Written task:
Go through the records line by line from the top and repeat each one exactly, ending with the line that contains "Page size: 1500x844.".
=== Data records ===
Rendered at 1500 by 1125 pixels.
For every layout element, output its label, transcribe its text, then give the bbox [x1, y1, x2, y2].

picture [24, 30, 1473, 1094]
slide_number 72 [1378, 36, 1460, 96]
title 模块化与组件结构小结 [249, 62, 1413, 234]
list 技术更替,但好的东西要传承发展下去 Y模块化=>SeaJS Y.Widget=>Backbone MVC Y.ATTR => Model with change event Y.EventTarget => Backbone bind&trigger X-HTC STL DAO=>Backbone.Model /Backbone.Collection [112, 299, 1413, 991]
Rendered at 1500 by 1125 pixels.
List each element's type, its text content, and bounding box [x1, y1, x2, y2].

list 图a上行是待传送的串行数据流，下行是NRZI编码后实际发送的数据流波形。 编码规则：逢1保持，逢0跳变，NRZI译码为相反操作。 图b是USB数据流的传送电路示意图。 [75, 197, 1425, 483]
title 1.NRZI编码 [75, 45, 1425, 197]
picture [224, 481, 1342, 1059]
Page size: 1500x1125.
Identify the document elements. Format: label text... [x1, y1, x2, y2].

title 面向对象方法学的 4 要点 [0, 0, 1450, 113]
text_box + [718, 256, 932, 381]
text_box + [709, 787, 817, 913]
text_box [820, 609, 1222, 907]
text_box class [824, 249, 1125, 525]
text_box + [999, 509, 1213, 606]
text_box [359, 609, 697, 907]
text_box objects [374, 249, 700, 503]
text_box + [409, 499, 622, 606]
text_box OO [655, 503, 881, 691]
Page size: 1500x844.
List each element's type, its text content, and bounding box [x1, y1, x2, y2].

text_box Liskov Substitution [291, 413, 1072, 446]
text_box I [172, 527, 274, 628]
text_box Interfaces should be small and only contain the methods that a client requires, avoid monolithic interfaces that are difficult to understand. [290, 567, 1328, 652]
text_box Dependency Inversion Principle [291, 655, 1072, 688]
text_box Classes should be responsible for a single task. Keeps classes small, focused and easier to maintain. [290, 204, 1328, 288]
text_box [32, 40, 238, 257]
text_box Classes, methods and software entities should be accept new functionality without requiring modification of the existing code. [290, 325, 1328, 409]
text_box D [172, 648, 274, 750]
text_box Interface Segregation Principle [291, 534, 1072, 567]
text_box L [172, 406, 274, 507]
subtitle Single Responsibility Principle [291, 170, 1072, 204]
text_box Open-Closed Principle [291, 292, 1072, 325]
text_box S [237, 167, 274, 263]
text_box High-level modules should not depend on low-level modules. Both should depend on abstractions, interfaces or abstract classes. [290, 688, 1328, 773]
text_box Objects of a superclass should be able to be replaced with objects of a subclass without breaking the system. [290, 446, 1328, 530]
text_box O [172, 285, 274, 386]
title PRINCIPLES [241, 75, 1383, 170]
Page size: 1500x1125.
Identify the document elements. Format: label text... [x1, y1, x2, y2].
===
Solution for this task:
Rendered at 1500 by 1125 pixels.
For every layout element, output its label, transcribe its text, then give the bbox [x1, y1, x2, y2].

picture [24, 30, 1473, 1094]
slide_number 72 [1378, 36, 1460, 96]
title 模块化与组件结构小结 [249, 62, 1413, 234]
list 技术更替,但好的东西要传承发展下去 Y模块化=>SeaJS Y.Widget=>Backbone MVC Y.ATTR => Model with change event Y.EventTarget => Backbone bind&trigger X-HTC STL DAO=>Backbone.Model /Backbone.Collection [112, 299, 1413, 991]
Rendered at 1500 by 1125 pixels.
List each element's type, its text content, and bounding box [x1, y1, x2, y2].

list 图a上行是待传送的串行数据流，下行是NRZI编码后实际发送的数据流波形。 编码规则：逢1保持，逢0跳变，NRZI译码为相反操作。 图b是USB数据流的传送电路示意图。 [75, 197, 1425, 483]
title 1.NRZI编码 [75, 45, 1425, 197]
picture [224, 481, 1342, 1059]
Page size: 1500x1125.
Identify the document elements. Format: label text... [x1, y1, x2, y2].

title 面向对象方法学的 4 要点 [0, 0, 1450, 113]
text_box + [718, 256, 932, 381]
text_box + [709, 787, 817, 913]
text_box [820, 609, 1222, 907]
text_box class [824, 249, 1125, 525]
text_box + [999, 509, 1213, 606]
text_box [359, 609, 697, 907]
text_box objects [374, 249, 700, 503]
text_box + [409, 499, 622, 606]
text_box OO [655, 503, 881, 691]
Page size: 1500x844.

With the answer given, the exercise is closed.